By David R. Adler on July 1, 2003
It’s raining lightly in Harlem, but the day’s business is taking place indoors, in a funky, Afrocentric boutique known simply as “The Brownstone.” Tony Haywood, the founder of HiPNOTIC records, is up fromWashington D.C. to supervise a photo shoot for guitarist Jeff Ray‘s The Walkup, the next CD slated for release on the label. (Full disclosure: I wrote the liner notes for The Walkup.)
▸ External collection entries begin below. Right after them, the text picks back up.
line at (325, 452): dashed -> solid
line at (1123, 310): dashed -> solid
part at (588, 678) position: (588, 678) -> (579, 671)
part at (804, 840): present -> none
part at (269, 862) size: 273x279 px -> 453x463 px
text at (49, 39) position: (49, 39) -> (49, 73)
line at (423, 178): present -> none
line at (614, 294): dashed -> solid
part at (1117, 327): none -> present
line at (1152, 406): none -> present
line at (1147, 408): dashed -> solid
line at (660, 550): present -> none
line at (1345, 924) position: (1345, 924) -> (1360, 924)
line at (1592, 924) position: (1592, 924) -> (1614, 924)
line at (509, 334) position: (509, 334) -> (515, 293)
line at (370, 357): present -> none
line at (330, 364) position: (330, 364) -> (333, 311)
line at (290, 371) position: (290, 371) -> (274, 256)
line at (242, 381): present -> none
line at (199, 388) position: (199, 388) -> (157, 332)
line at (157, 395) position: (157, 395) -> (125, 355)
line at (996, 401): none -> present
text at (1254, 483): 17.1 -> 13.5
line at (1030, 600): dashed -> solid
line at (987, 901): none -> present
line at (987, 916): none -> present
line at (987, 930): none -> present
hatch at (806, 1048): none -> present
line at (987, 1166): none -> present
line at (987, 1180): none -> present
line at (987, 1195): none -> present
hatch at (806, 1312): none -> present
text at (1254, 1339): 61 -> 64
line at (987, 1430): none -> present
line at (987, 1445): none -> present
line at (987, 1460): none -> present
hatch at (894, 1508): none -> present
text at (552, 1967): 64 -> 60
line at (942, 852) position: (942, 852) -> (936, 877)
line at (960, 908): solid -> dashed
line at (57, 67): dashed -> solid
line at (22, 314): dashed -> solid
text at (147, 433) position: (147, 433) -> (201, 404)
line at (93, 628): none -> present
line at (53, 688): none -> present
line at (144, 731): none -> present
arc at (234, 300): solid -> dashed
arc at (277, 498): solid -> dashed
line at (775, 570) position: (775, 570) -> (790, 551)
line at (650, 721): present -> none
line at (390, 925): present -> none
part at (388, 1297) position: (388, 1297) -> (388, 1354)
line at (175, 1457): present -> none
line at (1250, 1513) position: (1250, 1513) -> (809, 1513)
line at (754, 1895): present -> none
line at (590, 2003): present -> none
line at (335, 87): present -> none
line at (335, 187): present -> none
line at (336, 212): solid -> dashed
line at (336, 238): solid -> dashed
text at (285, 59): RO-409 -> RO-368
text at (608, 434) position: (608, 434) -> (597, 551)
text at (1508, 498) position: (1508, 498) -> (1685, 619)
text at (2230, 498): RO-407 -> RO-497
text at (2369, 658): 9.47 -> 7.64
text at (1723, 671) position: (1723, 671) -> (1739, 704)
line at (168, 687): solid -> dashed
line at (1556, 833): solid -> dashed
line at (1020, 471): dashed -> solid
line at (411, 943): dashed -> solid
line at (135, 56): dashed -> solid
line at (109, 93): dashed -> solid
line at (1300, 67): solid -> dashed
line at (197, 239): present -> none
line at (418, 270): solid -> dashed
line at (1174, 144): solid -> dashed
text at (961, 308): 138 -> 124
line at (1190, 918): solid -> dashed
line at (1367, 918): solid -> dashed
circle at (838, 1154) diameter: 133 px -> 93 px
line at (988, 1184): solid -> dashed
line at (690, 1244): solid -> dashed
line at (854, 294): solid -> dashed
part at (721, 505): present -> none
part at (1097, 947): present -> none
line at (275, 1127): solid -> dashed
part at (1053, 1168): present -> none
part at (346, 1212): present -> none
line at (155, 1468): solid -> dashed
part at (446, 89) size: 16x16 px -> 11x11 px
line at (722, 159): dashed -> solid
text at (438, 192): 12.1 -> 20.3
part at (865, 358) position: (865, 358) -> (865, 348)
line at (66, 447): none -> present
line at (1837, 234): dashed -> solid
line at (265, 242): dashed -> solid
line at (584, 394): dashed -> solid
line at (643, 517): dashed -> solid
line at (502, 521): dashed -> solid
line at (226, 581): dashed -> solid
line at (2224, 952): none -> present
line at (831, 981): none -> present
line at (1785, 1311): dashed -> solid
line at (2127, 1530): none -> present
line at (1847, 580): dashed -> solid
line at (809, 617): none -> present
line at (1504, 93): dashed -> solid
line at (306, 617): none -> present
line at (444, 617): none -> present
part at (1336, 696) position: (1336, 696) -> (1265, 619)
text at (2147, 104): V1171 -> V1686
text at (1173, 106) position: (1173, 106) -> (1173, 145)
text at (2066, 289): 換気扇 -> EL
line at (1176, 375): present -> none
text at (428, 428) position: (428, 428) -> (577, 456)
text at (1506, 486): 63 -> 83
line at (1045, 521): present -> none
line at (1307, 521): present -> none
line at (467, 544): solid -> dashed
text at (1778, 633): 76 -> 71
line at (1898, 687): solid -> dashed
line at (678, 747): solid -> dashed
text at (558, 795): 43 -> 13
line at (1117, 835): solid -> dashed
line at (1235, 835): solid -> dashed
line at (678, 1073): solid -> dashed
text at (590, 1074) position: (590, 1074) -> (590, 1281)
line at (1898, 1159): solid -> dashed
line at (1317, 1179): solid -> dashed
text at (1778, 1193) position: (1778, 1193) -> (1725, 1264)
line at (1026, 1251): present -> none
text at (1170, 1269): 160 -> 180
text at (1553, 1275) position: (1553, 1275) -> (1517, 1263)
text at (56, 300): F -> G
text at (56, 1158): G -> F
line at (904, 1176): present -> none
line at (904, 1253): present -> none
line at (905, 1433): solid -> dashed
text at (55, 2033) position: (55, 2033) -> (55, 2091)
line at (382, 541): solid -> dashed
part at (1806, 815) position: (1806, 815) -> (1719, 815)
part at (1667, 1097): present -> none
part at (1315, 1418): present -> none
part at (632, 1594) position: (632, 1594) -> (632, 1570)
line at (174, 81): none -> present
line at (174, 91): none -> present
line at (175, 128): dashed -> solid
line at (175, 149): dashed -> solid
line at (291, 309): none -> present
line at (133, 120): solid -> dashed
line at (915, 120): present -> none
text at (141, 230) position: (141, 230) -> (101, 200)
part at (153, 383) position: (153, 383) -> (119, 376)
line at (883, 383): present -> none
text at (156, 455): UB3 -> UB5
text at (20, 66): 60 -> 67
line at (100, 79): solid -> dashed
The Brownstone’s lightswitch covers are delicately hand-painted; its fully functional hair salon looks and feels more like a living room. A tall, slender African-American woman carefully irons the shirts that Ray will soon pose in. Meanwhile, Ray relaxes in a T-shirt and sweats, listening to his own record on a boombox cranked to high volume. The drummer on the album, Victor Wise, sips a Heineken as he browses the nearest available magazine, Manhattan Bride. Haywood is positioned, smiling and stock-still, on the impressive wooden staircase, standing in as a model while the crew adjusts its lights and equipment. The photographer is Haywood’s cousin. It doesn’t get much more “indie” than this.
HiPNOTIC is the ultimate labor of love and still in its formative stages, with only five releases as of this writing (including The Walkup). There’s a good reason for Haywood’s relatively slow pace: “day gig” doesn’t begin to describe his work as minority counsel for the House Committee on Government Reform.